→ **Work request**: Retype the rows below word for word, omitting the pictures.

[Chart analysis data]
***

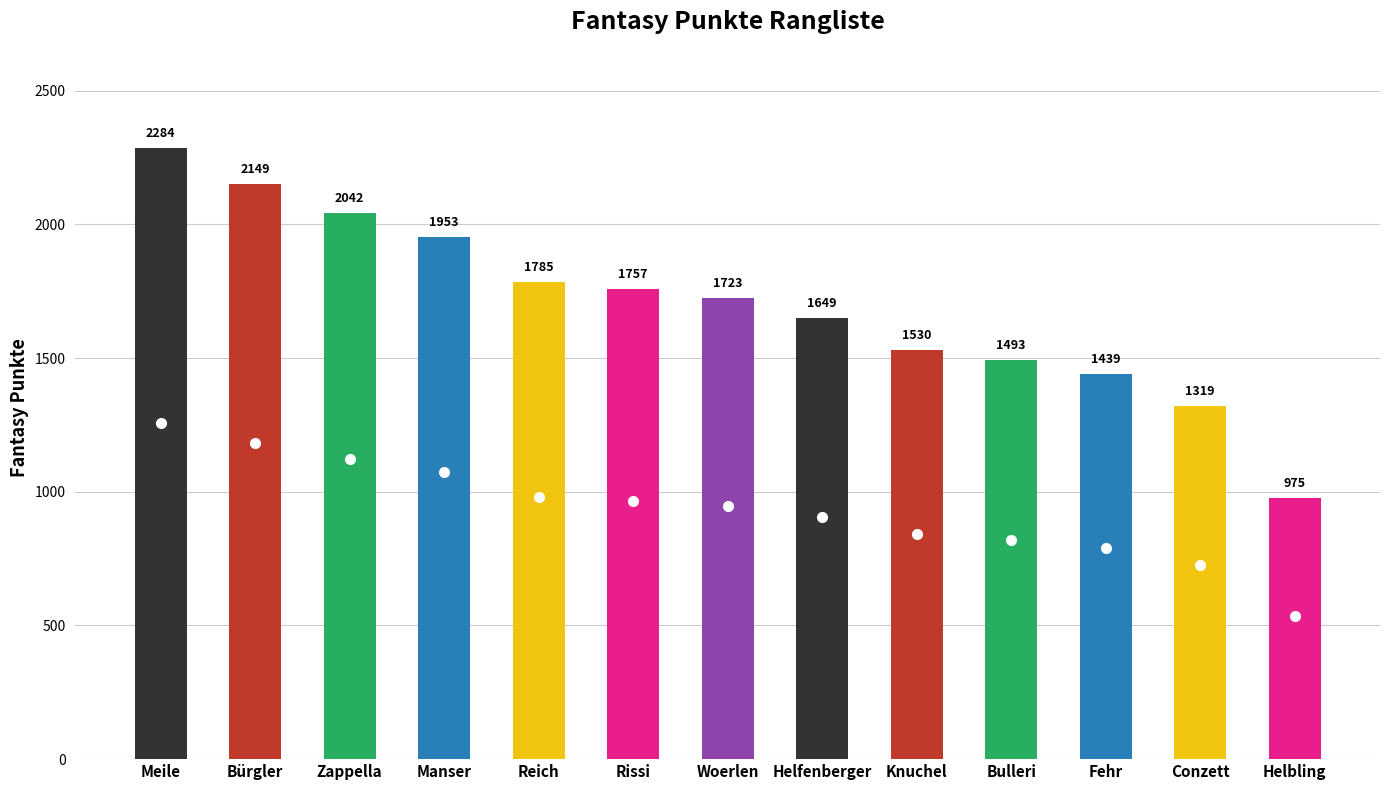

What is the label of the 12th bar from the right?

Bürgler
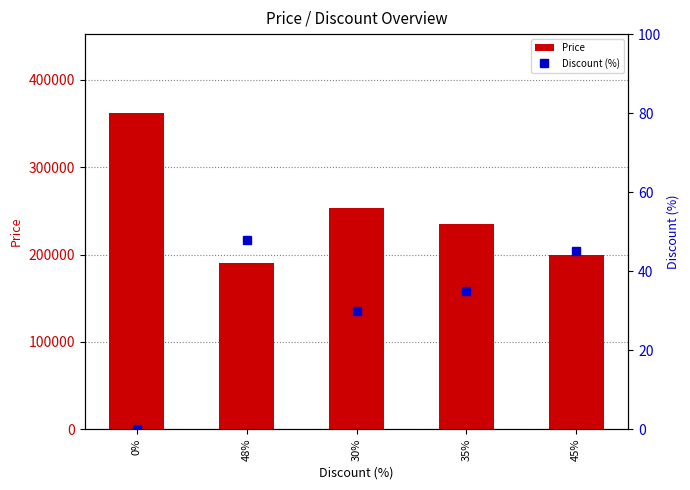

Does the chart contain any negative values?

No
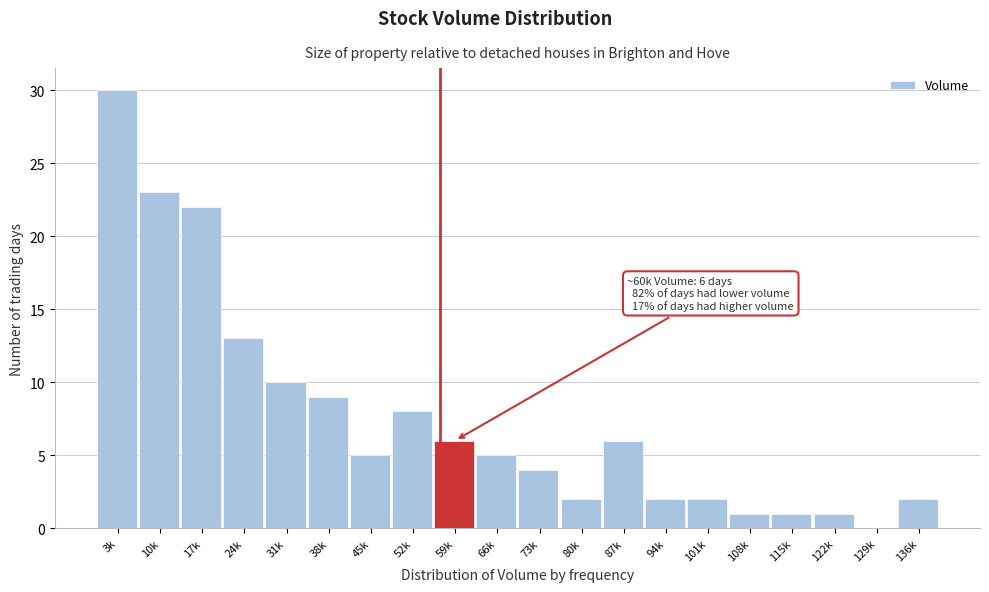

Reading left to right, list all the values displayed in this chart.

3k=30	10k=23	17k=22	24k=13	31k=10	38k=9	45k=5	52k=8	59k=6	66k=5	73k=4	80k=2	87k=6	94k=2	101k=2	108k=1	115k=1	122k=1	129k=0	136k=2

***

→ **Exercise output**:
What is the label of the 12th bar from the right?

Bürgler

Does the chart contain any negative values?

No

Reading left to right, list all the values displayed in this chart.

3k=30	10k=23	17k=22	24k=13	31k=10	38k=9	45k=5	52k=8	59k=6	66k=5	73k=4	80k=2	87k=6	94k=2	101k=2	108k=1	115k=1	122k=1	129k=0	136k=2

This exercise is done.